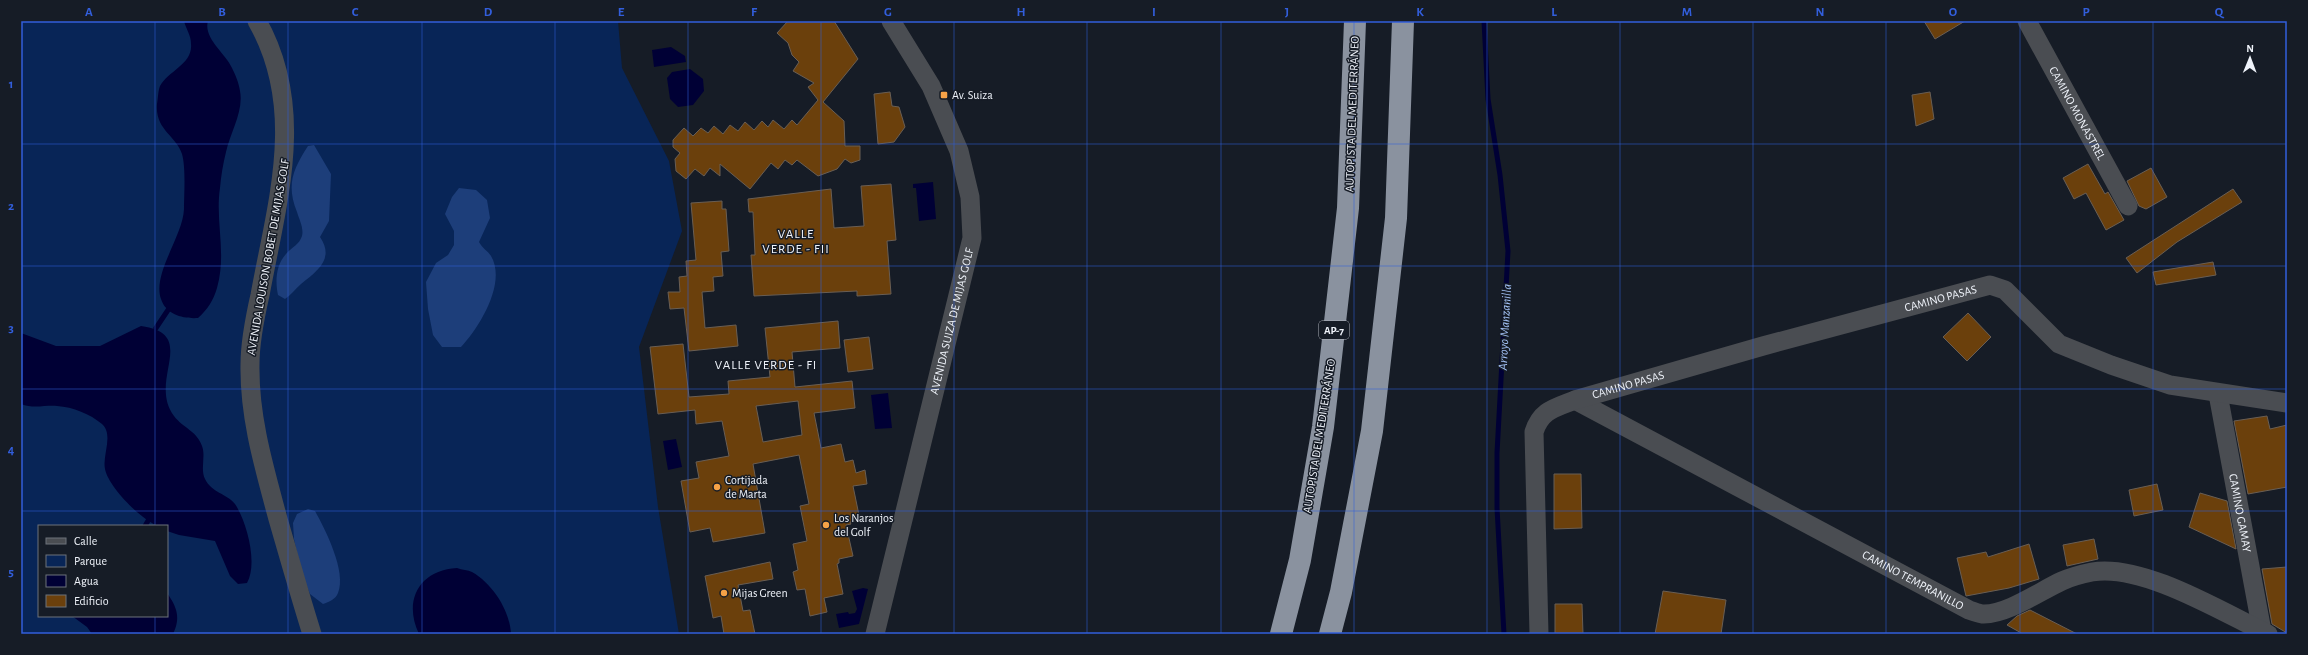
<svg xmlns="http://www.w3.org/2000/svg" width="2308" height="655" font-family="'Alegreya Sans',sans-serif">
	<rect width="100%" height="100%" fill="#161c26"/>
	<!-- green -->
	<path fill="#082557" fill-rule="evenodd" d="M21 21H618L622 68 669 161 682 231 639 347 658 507 679 634H21ZM39 526H167V616H39Z"/>
	<!-- forest -->
	<g fill="#1d3e7a">
		<path d="M314 145 331 174 329 221 320 237C335 259 317 271 301 284 295 289 291 295 285 299L278 295C275 281 276 265 286 254 292 247 299 245 302 236 304 228 299 219 297 212 286 185 293 169 308 146Z"/>
		<path d="M459 188 476 190 487 200 490 218 479 242C482 248 488 251 491 256 507 283 479 328 461 347H442L433 335 428 309 426 282 436 263 448 255 454 245V231L445 214 452 197Z"/>
		<path d="M308 509 315 511C325 529 347 572 338 593 336 599 329 602 323 604L310 594 301 572 294 539 293 523 297 514Z"/>
	</g>
	<!-- water -->
	<g fill="#000035">
		<path d="M184 21H208C203 38 225 53 232 68 235 74 239 83 240 91 244 111 230 133 226 152 223 164 221 176 220 188 215 222 227 253 217 288 213 301 208 309 198 318 184 319 166 315 161 299 152 274 183 236 184 209 184 195 186 168 182 154 176 135 155 130 157 104 158 99 158 91 160 86 168 71 193 64 191 44 191 35 186 29 184 21Z"/>
		<path d="M671 47 685 56 686 62 654 67 652 50Z"/>
		<path d="M690 69 703 79 704 91 693 105 678 107 670 99 667 78 672 72Z"/>
		<path d="M933 182 936 219 919 221 916 188H913V184Z"/>
		<path d="M141 326C200 334 147 380 174 416 183 428 197 431 202 446 206 456 200 469 205 479 212 493 226 493 235 504 247 522 258 564 247 583L238 584 230 576 215 541 179 535 167 531V526C164 526 160 527 158 526 141 520 108 486 105 469 102 455 114 435 102 424 90 414 73 407 57 406 45 405 33 409 21 404V333L56 346H100Z"/>
		<path d="M888 393 892 428 875 429 871 395Z"/>
		<path d="M676 439 682 467 668 470 663 441Z"/>
		<path d="M457 568C462 570 468 570 472 572 493 584 510 611 511 634H419C403 601 419 570 457 568Z"/>
		<path d="M863 588 868 589 859 624 839 628 836 614 848 612 849 614 855 613 857 609 852 591Z"/>
		<path d="M167 593C177 607 181 618 173 634H92L87 627 72 616H167Z"/>
	</g>
	<g fill="none" stroke-linecap="round" stroke-linejoin="round">
		<!-- stream -->
		<g stroke="#000035" stroke-width="5">
			<path d="M1484 21 1488 99 1500 175 1508 251 1497 453V508L1504 634"/>
			<path d="M156 328 168 310"/>
			<path d="M145 526 149 519"/>
		</g>
	</g>
	<!-- building -->
	<g fill="#6b400c" stroke="#695e54" fill-rule="evenodd">
		<path d="M788 21H834L858 59 823 102 844 121 845 146H860V160L851 163 845 159 837 169 818 176 797 160 792 165 785 160 778 169 771 163 750 189 720 164V176L710 168 704 176 695 169 686 179 676 171 675 159 680 153 673 147V140L684 128 693 136 701 128 708 133 714 126 723 134 730 125 738 131 745 122 754 130 762 121 768 127 773 120 784 129 792 120 797 125 818 100 808 87 814 83 793 71 799 62 792 55 788 43 777 33Z"/>
		<path d="M1924 21H1965L1935 39Z"/>
		<path d="M890 92 892 106 899 107 905 127 894 142 878 144 874 94Z"/>
		<path d="M1930 92 1934 119 1916 126 1912 95Z"/>
		<path d="M2088 164 2105 194 2108 192 2124 220 2106 230 2086 193 2074 199 2063 178Z"/>
		<path d="M2151 168 2167 197 2146 209 2139 206 2127 181Z"/>
		<path d="M891 184 896 240 887 241 891 294 857 296V291L754 296 751 255H755L753 212H749L748 199 831 189 834 228 864 226 861 186Z"/>
		<path d="M2233 189 2242 202 2177 242 2137 273 2126 258Z"/>
		<path d="M722 201V209H726L729 251 721 252 723 276 713 277 714 291 702 292 705 328 736 325 738 346 689 351 684 308 670 309 668 292H680L679 277 687 276 686 261 696 260 691 203Z"/>
		<path d="M2213 262 2216 275 2156 285 2153 272Z"/>
		<path d="M1968 313 1991 337 1967 361 1943 337Z"/>
		<path d="M838 321 840 348 792 352 795 387 852 381 855 408 814 413 821 448 841 444 845 462 853 460 856 473 865 470 867 484 853 486 860 520 850 522 851 524 846 525 853 556 839 559V563L837 564 843 594 824 598 827 612 810 616 805 589 797 590 793 572 798 570 793 544 807 541 800 506 809 504 799 455 753 464 765 533 713 542 710 528 690 532 681 481 699 478 696 462 729 456 722 421 696 424 695 410 658 414 650 347 683 344 689 397 729 394 728 381 770 377 765 328ZM798 401 802 435 763 442 756 406Z"/>
		<path d="M869 337 873 369 848 372 844 340Z"/>
		<path d="M2267 416 2270 429 2287 425V487L2248 494 2234 421Z"/>
		<path d="M1554 474H1581L1582 528 1554 529Z"/>
		<path d="M2157 484 2163 510 2134 516 2129 490Z"/>
		<path d="M2200 493 2227 501 2236 549 2189 527Z"/>
		<path d="M2094 539 2098 559 2067 566 2063 545Z"/>
		<path d="M2029 544 2039 579 2009 588 1966 596 1957 558 1986 552 1988 557Z"/>
		<path d="M770 562 773 579 738 585 743 611 750 610 755 634H724L721 616 713 618 705 576Z"/>
		<path d="M2287 567V633L2272 624 2262 569Z"/>
		<path d="M1663 591 1726 600 1721 634H1655Z"/>
		<path d="M1555 604H1582L1583 634H1555Z"/>
		<path d="M2030 610 2077 634H2023L2007 625 2017 616Z"/>
	</g>
	<g fill="none" stroke-linecap="round" stroke-linejoin="round">
		<!-- minor -->
		<g stroke="#4a4d52" stroke-width="19">
			<path d="M257 21C307 109 277 202 260 295 255 317 250 341 250 364 249 417 264 467 278 519 289 557 300 596 312 634"/>
			<path id="s1" d="M2027 21 2128 206"/>
			<path id="s2" d="M2218 394 2262 631"/>
			<path id="s3" d="M1575 400 1969 610C1973 611 1979 614 1984 614 2008 614 2040 591 2062 581 2071 577 2082 574 2092 572 2142 563 2222 612 2268 634"/>
			<path id="s4" d="M875 634 972 238 970 197 959 151 931 86 891 21"/>
			<path id="s5" d="M1539 634 1534 432C1541 410 1555 408 1575 400L1763 346 1990 285 2005 290 2059 344 2111 365 2170 385 2287 403"/>
		</g>
		<!-- highway -->
		<g stroke="#8a929f" stroke-width="22">
			<path d="M1281 634 1300 560 1323 427 1348 208 1355 21"/>
			<path d="M1330 634 1341 592 1372 431 1396 218 1403 21"/>
		</g>
	</g>
	<!-- grid -->
	<path fill="none" stroke="#325edb" stroke-width="1" stroke-opacity="0.55" d="M155 21V526M288 21V634M422 21V634M555 21V634M688 21V634M821 21V634M954 21V634M1087 21V634M1221 21V634M1354 21V634M1487 21V634M1620 21V634M1753 21V634M1886 21V634M2020 21V634M2153 21V634M21 144H2287M21 266H2287M21 389H2287M21 511H2287M155 616V634"/>
	<!-- markers -->
	<g fill="#f6a247" stroke="#161c26" stroke-width="1.5">
		<rect x="940" y="91" width="8" height="8" rx="2"/>
		<circle cx="717" cy="487" r="4"/>
		<circle cx="826" cy="525" r="4"/>
		<circle cx="724" cy="593" r="4"/>
	</g>
	<g text-anchor="middle" stroke-width="3" stroke-linejoin="round" paint-order="stroke">
		<!-- shield labels -->
		<rect fill="#161c26" stroke="#aeb2ba" stroke-width="1" x="1319" y="321" width="30" height="18" rx="3"/>
		<g font-size="11" font-weight="bold" fill="#eff3fa">
			<text x="1334" y="334">AP-7</text>
		</g>
		<!-- poi labels -->
		<g font-size="12" fill="#eff3fa" stroke="#161c26" text-anchor="start">
			<text x="952" y="99">Av. Suiza</text>
			<text x="725" y="484">Cortijada<tspan x="725" dy="14">de Marta</tspan></text>
			<text x="834" y="522">Los Naranjos<tspan x="834" dy="14">del Golf</tspan></text>
			<text x="732" y="597">Mijas Green</text>
		</g>
		<!-- street labels -->
		<g font-size="12" fill="#eff3fa" stroke="#161c26">
			<text dy="4" stroke="none"><textPath href="#s1" startOffset="105">CAMINO MONASTREL</textPath></text>
			<text transform="translate(1352 114) rotate(-88)" y="4">AUTOPISTA DEL MEDITERRÁNEO</text>
			<text transform="translate(268 257) rotate(-80)" y="4">AVENIDA LOUISON BOBET DE MIJAS GOLF</text>
			<text dy="4" stroke="none"><textPath href="#s5" startOffset="636">CAMINO PASAS</textPath></text>
			<text dy="4" stroke="none"><textPath href="#s4" startOffset="322">AVENIDA SUIZA DE MIJAS GOLF</textPath></text>
			<text dy="4" stroke="none"><textPath href="#s5" startOffset="312">CAMINO PASAS</textPath></text>
			<text transform="translate(1319 436) rotate(-81)" y="4">AUTOPISTA DEL MEDITERRÁNEO</text>
			<text dy="4" stroke="none"><textPath href="#s2" startOffset="121">CAMINO GAMAY</textPath></text>
			<text dy="4" stroke="none"><textPath href="#s3" startOffset="383">CAMINO TEMPRANILLO</textPath></text>
		</g>
		<!-- neighbourhood labels -->
		<g font-size="13" letter-spacing="1" fill="#eff3fa" stroke="#161c26">
			<text x="796" y="238">VALLE<tspan x="796" dy="15">VERDE - FII</tspan></text>
			<text x="766" y="369">VALLE VERDE - FI</text>
		</g>
		<!-- water labels -->
		<g font-size="13" font-style="italic" fill="#a6c5fb" stroke="#161c26">
			<text transform="translate(1504 327) rotate(-87)" y="5">Arroyo Manzanilla</text>
		</g>
	</g>
	<!-- border -->
	<rect width="2308" height="655" fill="none" stroke="#161c26" stroke-width="44"/>
	<!-- legend -->
	<rect x="38" y="525" width="130" height="92" fill="#161c26" stroke="#6d727b"/>
	<rect x="46" y="538" width="20" height="6" fill="#4a4d52" stroke="#6d727b"/>
	<text x="74" y="545" font-size="12" fill="#eff3fa">Calle</text>
	<rect x="46" y="555" width="20" height="12" fill="#082557" stroke="#6d727b"/>
	<text x="74" y="565" font-size="12" fill="#eff3fa">Parque</text>
	<rect x="46" y="575" width="20" height="12" fill="#000035" stroke="#6d727b"/>
	<text x="74" y="585" font-size="12" fill="#eff3fa">Agua</text>
	<rect x="46" y="595" width="20" height="12" fill="#6b400c" stroke="#6d727b"/>
	<text x="74" y="605" font-size="12" fill="#eff3fa">Edificio</text>
	<!-- north arrow -->
	<g transform="translate(2250 58) rotate(1)" stroke="#161c26" stroke-width="3" paint-order="stroke">
	<path d="M0-3L7 15L0 10L-7 15Z" fill="#eff3fa"/>
	<text y="-6" font-size="11" font-weight="bold" text-anchor="middle" fill="#eff3fa">N</text>
	</g>
	<rect x="22" y="22" width="2264" height="611" fill="none" stroke="#325edb" stroke-width="1.5"/>
	<g font-size="13" text-anchor="middle" font-weight="bold" fill="#325edb">
		<text x="89" y="16">A</text>
		<text x="222" y="16">B</text>
		<text x="355" y="16">C</text>
		<text x="488" y="16">D</text>
		<text x="621" y="16">E</text>
		<text x="754" y="16">F</text>
		<text x="888" y="16">G</text>
		<text x="1021" y="16">H</text>
		<text x="1154" y="16">I</text>
		<text x="1287" y="16">J</text>
		<text x="1420" y="16">K</text>
		<text x="1554" y="16">L</text>
		<text x="1687" y="16">M</text>
		<text x="1820" y="16">N</text>
		<text x="1953" y="16">O</text>
		<text x="2086" y="16">P</text>
		<text x="2219" y="16">Q</text>
		<text x="11" y="88">1</text>
		<text x="11" y="210">2</text>
		<text x="11" y="332">3</text>
		<text x="11" y="454">4</text>
		<text x="11" y="576">5</text>
	</g>
</svg>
-------
-- Task item --
Please find every line in the records that contains the word "AUTOPISTA", and copy it out.

-- Solution below --
			<text transform="translate(1352 114) rotate(-88)" y="4">AUTOPISTA DEL MEDITERRÁNEO</text>
			<text transform="translate(1319 436) rotate(-81)" y="4">AUTOPISTA DEL MEDITERRÁNEO</text>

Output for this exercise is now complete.